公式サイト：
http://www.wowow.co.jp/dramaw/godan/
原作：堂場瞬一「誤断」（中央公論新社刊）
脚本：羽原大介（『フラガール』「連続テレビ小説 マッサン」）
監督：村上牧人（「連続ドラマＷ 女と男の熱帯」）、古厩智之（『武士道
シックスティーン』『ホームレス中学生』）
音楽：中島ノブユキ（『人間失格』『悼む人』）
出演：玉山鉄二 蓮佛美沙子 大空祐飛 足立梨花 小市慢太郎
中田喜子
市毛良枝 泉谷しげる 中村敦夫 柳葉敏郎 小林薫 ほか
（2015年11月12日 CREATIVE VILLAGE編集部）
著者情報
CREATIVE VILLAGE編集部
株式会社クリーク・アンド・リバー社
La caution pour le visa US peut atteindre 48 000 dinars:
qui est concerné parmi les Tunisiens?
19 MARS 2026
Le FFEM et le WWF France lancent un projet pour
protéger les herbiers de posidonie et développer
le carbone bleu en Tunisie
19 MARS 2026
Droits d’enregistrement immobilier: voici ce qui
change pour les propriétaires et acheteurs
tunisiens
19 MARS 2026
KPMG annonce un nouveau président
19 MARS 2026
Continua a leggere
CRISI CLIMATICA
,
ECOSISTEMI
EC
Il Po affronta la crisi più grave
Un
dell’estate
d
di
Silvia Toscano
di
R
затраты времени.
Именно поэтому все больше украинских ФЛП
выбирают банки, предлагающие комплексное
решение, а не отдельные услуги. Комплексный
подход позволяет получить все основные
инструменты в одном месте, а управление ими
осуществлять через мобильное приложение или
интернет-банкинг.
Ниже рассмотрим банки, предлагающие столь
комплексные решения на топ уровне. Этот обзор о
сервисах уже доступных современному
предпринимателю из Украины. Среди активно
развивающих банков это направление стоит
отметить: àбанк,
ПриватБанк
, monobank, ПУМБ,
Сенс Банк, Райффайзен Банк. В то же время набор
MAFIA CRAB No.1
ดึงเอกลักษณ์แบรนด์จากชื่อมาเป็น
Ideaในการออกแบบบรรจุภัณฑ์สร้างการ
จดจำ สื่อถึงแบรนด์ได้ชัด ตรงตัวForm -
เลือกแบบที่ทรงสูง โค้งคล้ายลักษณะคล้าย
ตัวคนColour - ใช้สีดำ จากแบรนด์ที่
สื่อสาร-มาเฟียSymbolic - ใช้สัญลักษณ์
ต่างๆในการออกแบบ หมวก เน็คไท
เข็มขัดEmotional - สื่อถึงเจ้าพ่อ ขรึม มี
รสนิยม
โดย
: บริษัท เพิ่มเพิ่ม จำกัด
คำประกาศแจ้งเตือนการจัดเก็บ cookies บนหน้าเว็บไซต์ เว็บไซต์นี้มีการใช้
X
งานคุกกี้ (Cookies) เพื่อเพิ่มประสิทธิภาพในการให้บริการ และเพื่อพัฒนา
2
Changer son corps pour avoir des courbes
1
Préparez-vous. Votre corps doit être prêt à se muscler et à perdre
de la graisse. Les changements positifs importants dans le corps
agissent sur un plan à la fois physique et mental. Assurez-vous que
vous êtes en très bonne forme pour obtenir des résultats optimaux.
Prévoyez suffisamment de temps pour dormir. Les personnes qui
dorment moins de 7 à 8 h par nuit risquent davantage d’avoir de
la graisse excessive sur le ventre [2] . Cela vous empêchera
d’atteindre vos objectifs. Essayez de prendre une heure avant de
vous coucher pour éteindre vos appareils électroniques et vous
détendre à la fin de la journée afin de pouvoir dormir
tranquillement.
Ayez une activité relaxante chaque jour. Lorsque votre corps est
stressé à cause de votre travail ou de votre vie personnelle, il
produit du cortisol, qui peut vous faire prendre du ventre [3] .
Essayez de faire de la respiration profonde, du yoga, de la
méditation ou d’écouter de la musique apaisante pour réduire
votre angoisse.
· · · · ·
**TASK STATEMENT**
Give again exactly, and only, the lines above starting at the one with "ตัวคนColour - ใช้สีดำ จากแบรนด์ที่" and ending at the one with "vous êtes en".

**ANSWER TO THE EXERCISE**
ตัวคนColour - ใช้สีดำ จากแบรนด์ที่
สื่อสาร-มาเฟียSymbolic - ใช้สัญลักษณ์
ต่างๆในการออกแบบ หมวก เน็คไท
เข็มขัดEmotional - สื่อถึงเจ้าพ่อ ขรึม มี
รสนิยม
โดย
: บริษัท เพิ่มเพิ่ม จำกัด
คำประกาศแจ้งเตือนการจัดเก็บ cookies บนหน้าเว็บไซต์ เว็บไซต์นี้มีการใช้
X
งานคุกกี้ (Cookies) เพื่อเพิ่มประสิทธิภาพในการให้บริการ และเพื่อพัฒนา
2
Changer son corps pour avoir des courbes
1
Préparez-vous. Votre corps doit être prêt à se muscler et à perdre
de la graisse. Les changements positifs importants dans le corps
agissent sur un plan à la fois physique et mental. Assurez-vous que
vous êtes en très bonne forme pour obtenir des résultats optimaux.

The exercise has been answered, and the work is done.